### TO DO
Rewrite the material line by line, changing each instance of "Rio Grappling Club" to "Rio Grappling Academy" and leaving every other character as it is.

Saved data entries
--- START ---

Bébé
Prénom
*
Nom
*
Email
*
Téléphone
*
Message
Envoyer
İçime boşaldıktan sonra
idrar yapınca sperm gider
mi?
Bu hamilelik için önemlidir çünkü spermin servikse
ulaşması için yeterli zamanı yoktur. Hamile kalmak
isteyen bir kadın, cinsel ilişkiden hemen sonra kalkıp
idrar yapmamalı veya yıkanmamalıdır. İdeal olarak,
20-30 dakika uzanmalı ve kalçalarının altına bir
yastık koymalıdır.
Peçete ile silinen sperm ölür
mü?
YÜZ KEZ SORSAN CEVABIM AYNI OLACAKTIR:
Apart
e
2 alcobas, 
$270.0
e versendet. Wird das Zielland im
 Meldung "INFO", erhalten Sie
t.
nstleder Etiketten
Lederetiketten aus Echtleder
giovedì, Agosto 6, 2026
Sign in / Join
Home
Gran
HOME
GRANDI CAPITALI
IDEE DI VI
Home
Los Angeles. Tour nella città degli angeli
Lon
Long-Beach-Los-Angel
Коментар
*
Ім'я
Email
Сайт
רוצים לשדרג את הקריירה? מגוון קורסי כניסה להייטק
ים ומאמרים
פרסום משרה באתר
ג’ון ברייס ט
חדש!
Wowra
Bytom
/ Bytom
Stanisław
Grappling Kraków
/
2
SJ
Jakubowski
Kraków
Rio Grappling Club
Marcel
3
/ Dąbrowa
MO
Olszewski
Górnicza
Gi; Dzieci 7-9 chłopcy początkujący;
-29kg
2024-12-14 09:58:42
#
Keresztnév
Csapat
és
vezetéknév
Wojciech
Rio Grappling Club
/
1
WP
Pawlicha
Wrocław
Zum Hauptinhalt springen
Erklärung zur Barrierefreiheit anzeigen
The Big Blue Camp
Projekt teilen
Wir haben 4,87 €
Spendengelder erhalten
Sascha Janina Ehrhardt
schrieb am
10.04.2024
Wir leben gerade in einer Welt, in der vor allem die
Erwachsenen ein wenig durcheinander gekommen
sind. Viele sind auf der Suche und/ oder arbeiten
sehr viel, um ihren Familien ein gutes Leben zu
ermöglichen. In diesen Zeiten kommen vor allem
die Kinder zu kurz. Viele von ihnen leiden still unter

--- END ---

### ANSWER AREA
Bébé
Prénom
*
Nom
*
Email
*
Téléphone
*
Message
Envoyer
İçime boşaldıktan sonra
idrar yapınca sperm gider
mi?
Bu hamilelik için önemlidir çünkü spermin servikse
ulaşması için yeterli zamanı yoktur. Hamile kalmak
isteyen bir kadın, cinsel ilişkiden hemen sonra kalkıp
idrar yapmamalı veya yıkanmamalıdır. İdeal olarak,
20-30 dakika uzanmalı ve kalçalarının altına bir
yastık koymalıdır.
Peçete ile silinen sperm ölür
mü?
YÜZ KEZ SORSAN CEVABIM AYNI OLACAKTIR:
Apart
e
2 alcobas, 
$270.0
e versendet. Wird das Zielland im
 Meldung "INFO", erhalten Sie
t.
nstleder Etiketten
Lederetiketten aus Echtleder
giovedì, Agosto 6, 2026
Sign in / Join
Home
Gran
HOME
GRANDI CAPITALI
IDEE DI VI
Home
Los Angeles. Tour nella città degli angeli
Lon
Long-Beach-Los-Angel
Коментар
*
Ім'я
Email
Сайт
רוצים לשדרג את הקריירה? מגוון קורסי כניסה להייטק
ים ומאמרים
פרסום משרה באתר
ג’ון ברייס ט
חדש!
Wowra
Bytom
/ Bytom
Stanisław
Grappling Kraków
/
2
SJ
Jakubowski
Kraków
Rio Grappling Academy
Marcel
3
/ Dąbrowa
MO
Olszewski
Górnicza
Gi; Dzieci 7-9 chłopcy początkujący;
-29kg
2024-12-14 09:58:42
#
Keresztnév
Csapat
és
vezetéknév
Wojciech
Rio Grappling Academy
/
1
WP
Pawlicha
Wrocław
Zum Hauptinhalt springen
Erklärung zur Barrierefreiheit anzeigen
The Big Blue Camp
Projekt teilen
Wir haben 4,87 €
Spendengelder erhalten
Sascha Janina Ehrhardt
schrieb am
10.04.2024
Wir leben gerade in einer Welt, in der vor allem die
Erwachsenen ein wenig durcheinander gekommen
sind. Viele sind auf der Suche und/ oder arbeiten
sehr viel, um ihren Familien ein gutes Leben zu
ermöglichen. In diesen Zeiten kommen vor allem
die Kinder zu kurz. Viele von ihnen leiden still unter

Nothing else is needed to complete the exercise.